The reason? Concentrated on those shores is the single biggest source of the oil on which the industrialized noncommunist world depends. Before the end of the century, even the communist world is likely to look to some of that Gulf oil for its survival.

It is right there that Iran sits -- in the full throes of its continuing, unresolved, and troubled revolution; locked in war with Arab Iraq across one of history's great cultural divides; driven by a throbbing and reassertive Islam in its unique Shia Muslim manifestation; and always a tempting prey (should it appear on the edge of disintegration) to a Russian imperialism that has coveted it for centuries.

Persia -- as Iran was known in the Western world for most of its history -- has learned skillfully to play one outside power off against another to ensure its own national and cultural survival.

During the era of European empires, Persian shahs were caught between the pressures of the Russians and the British. They used one to counterbalance the other.* The British have gone, but the Russians are still there.* And the counterbalance to the Russians today is the US.

Iranian recognition of that is implicit in Ayatollah Ruhollah Khomeini's often overlooked refusal to align revolutionary Iran in any way with the Soviet Union during the wrangling with the US over the hostages. To the Ayatollah, the USSR is another "Satan" in the same camp as the US -- even of one less responsible than the US for the corruption of Persian religion and integrity identified with the reign of the Pahlavi Shah ousted two years ago.

Often overlooked, too, are the anathemas on Moscow pronounced by the Ayatollah since the Soviet military intervention in neighboring Afghanistan a year ago.

Can a release of the hostages then clear the way for revolutionary Iran to seek rapprochement with the US to counter the Soviet threat?

Today, that threat is not simply from the north and the shores of the Caspian Sea as in the days of the czars and of Stalin.
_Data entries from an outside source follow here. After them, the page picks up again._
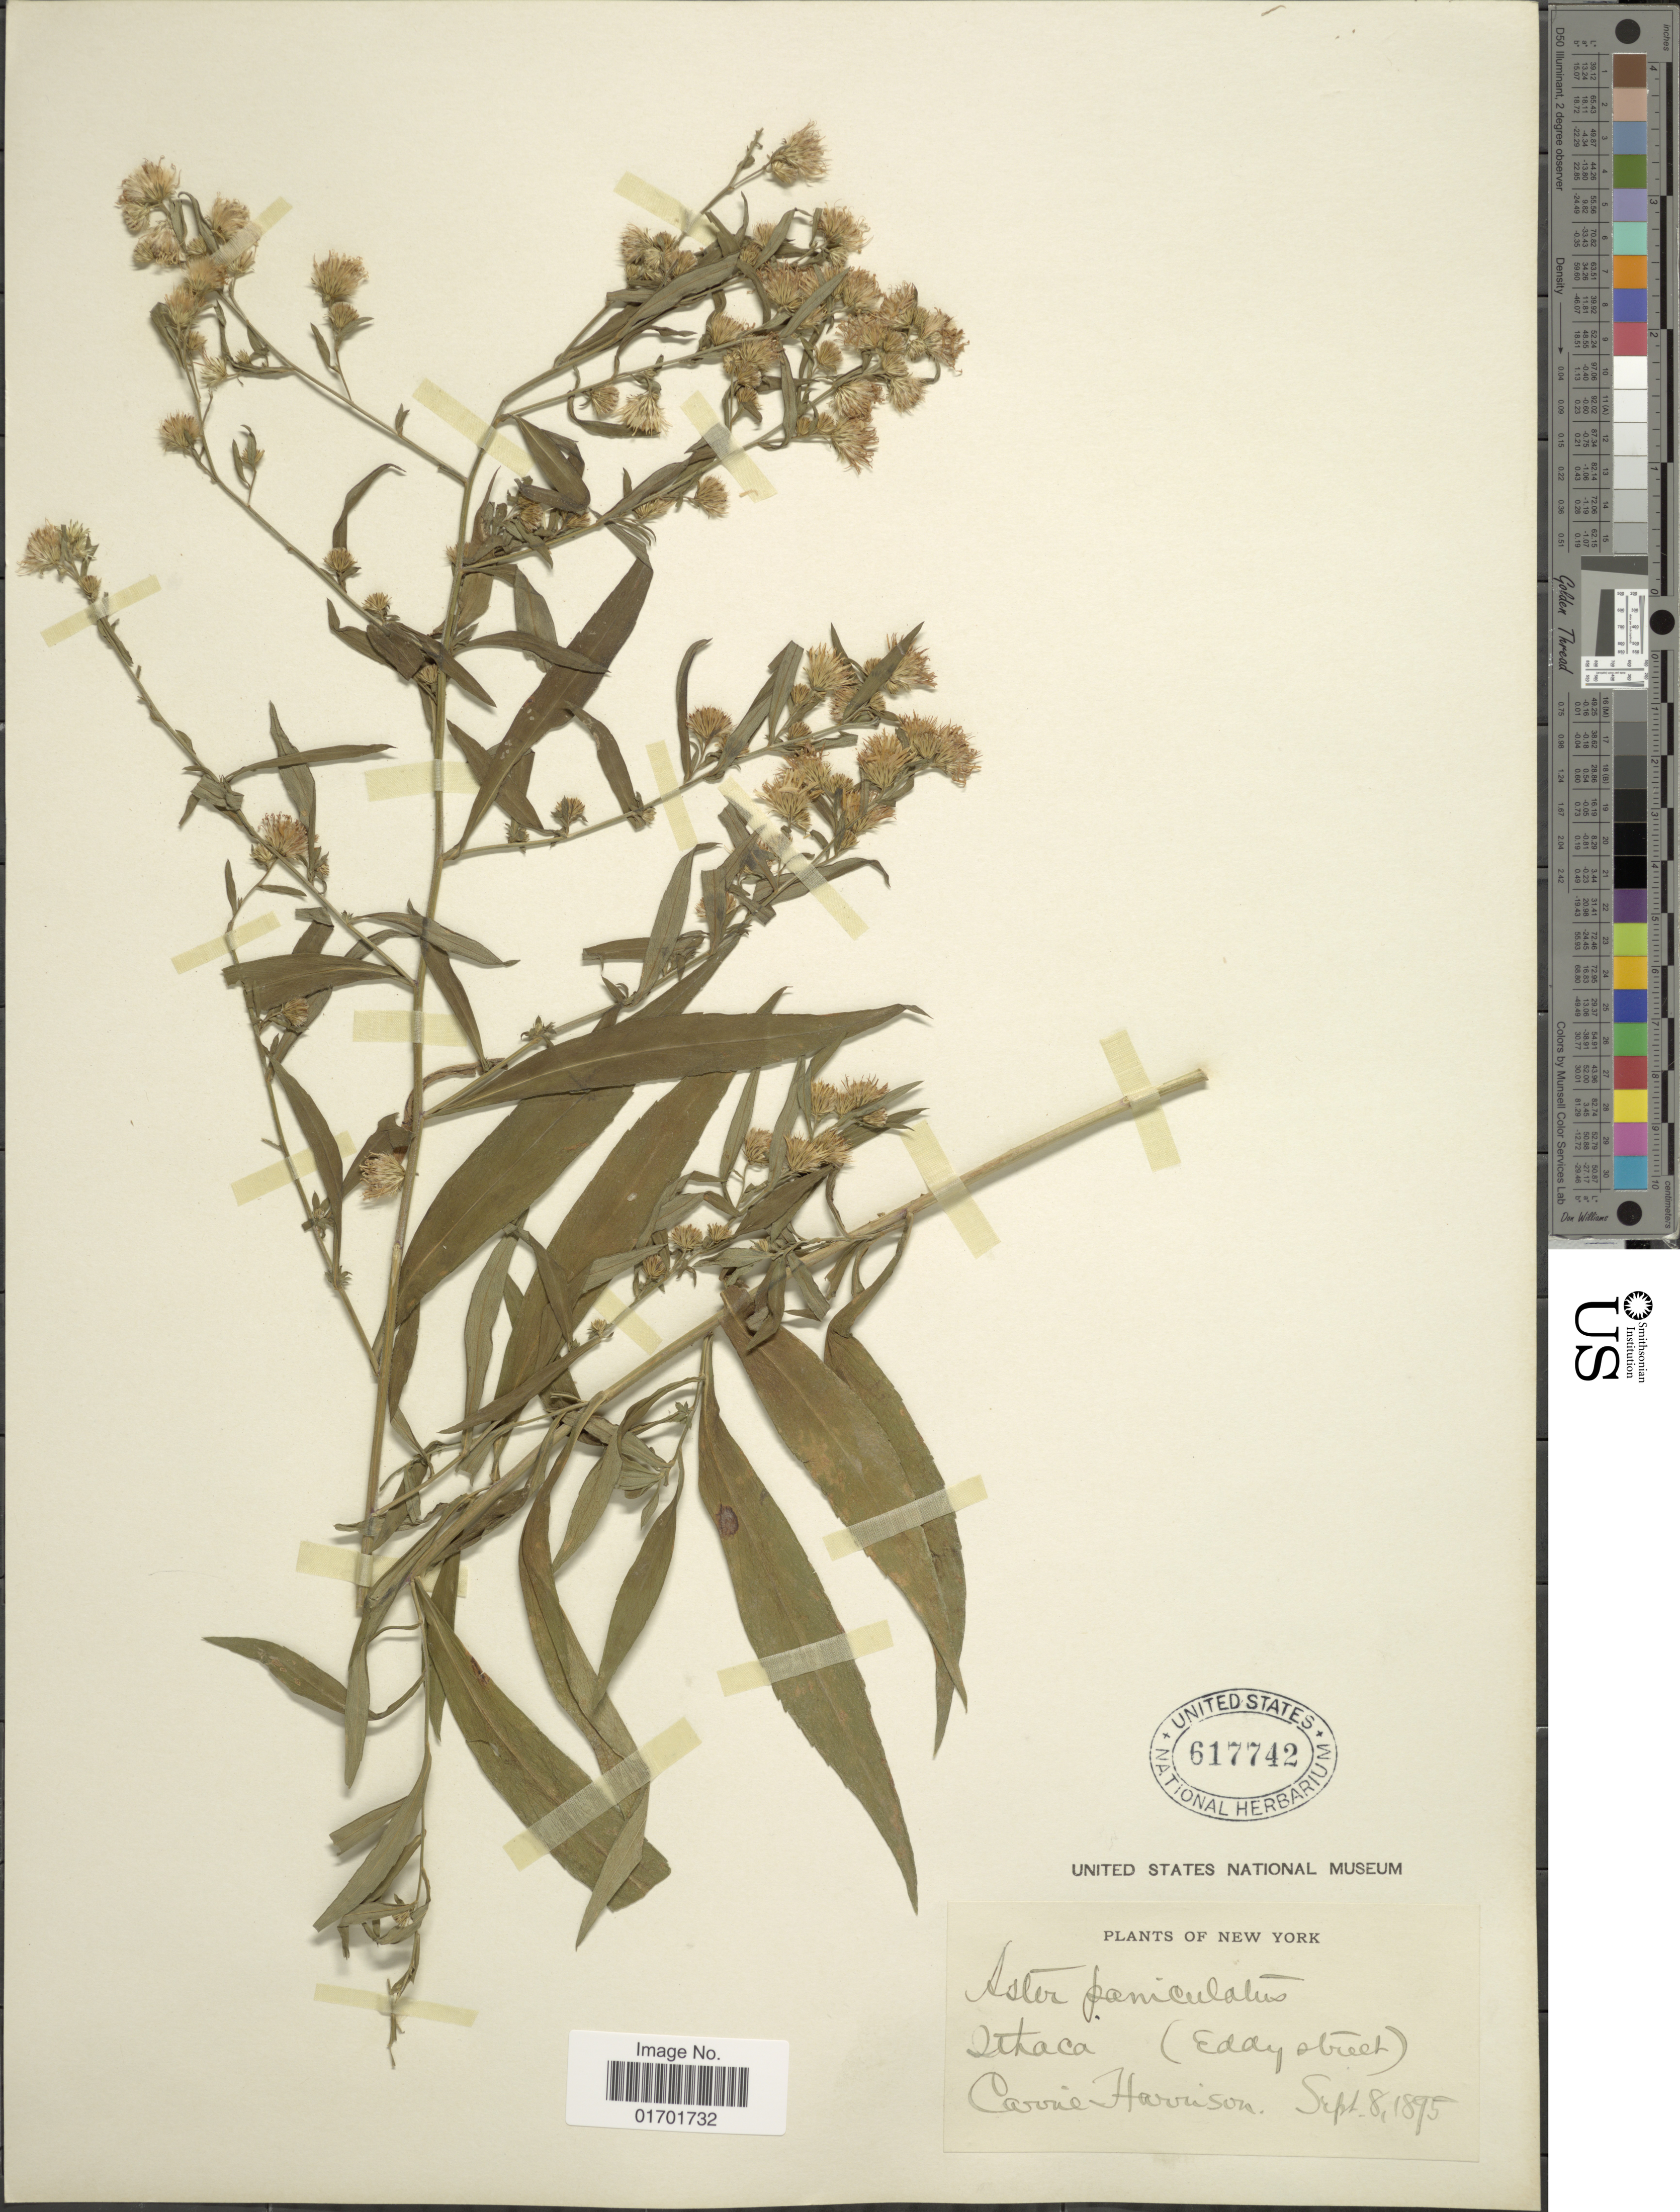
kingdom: Plantae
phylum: Tracheophyta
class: Magnoliopsida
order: Asterales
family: Asteraceae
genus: Symphyotrichum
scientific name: Symphyotrichum lanceolatum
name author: (Willd.) G.L. Nesom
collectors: C. Harrison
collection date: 1895-09-08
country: United States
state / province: New York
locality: Ithaca (Eddy strect).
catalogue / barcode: US 617742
Since Leonid Brezhnev sent his troops at Christmas 1979 in an outflanking move over the Hindu Kush, the Soviets are in a position to apply direct military pressure on Iran from the east, from along the entire expanse of the Afghan border, sweeping southward to Baluchistan.

Yet despite this increased Soviet threat, the players in the unfinished drama within revolutionary Iran are unlikely to rush to shake hands, link arms, or (more extravagantly) embrace the evident American counterweight.* The unfinished business of the revolution and the unresolved struggle for ultimate and definitive control of post-shah Iran make that highly improbable.

The clerical fundamentalists and their men (notably Prime Minister Muhammad Ali Rajai) seem on top at the moment. But maneuvering or scheming to shove them aside are: the secular and "liberal" revolutionaries symbolized by President Abolhassan Bani-Sadr; and, from the other side, the radical left -- the pro-Moscow and outwardly pro-Khomeini orthodox communist Tudeh Party, the Marxist Fedayeen, and the Islamic leftist Mujahideen.

If the classical pattern of revolution unfolds in Iran, there is a third potential source of danger for the currently dominant fundamentalists. That is the emergence of an Iranian Cromwell or Bonaparte who might come forward triumphantly to restore order once further revolutionary turmoil was seen at the popular level to be more destructive than constructive.

Prime Minister Rajai's caution in negotiating the hostage release suggests how damaging politically any charge of "sellout" or of being "soft on America" still is -- two years after the revolution. Whoever is in charge in Iran in the months, perhaps years ahead, will not want to lay himself open to any such charge.

The safer course will seem to lie in continuing to be "beastly" to a US represented as "corrupting" and "satanic."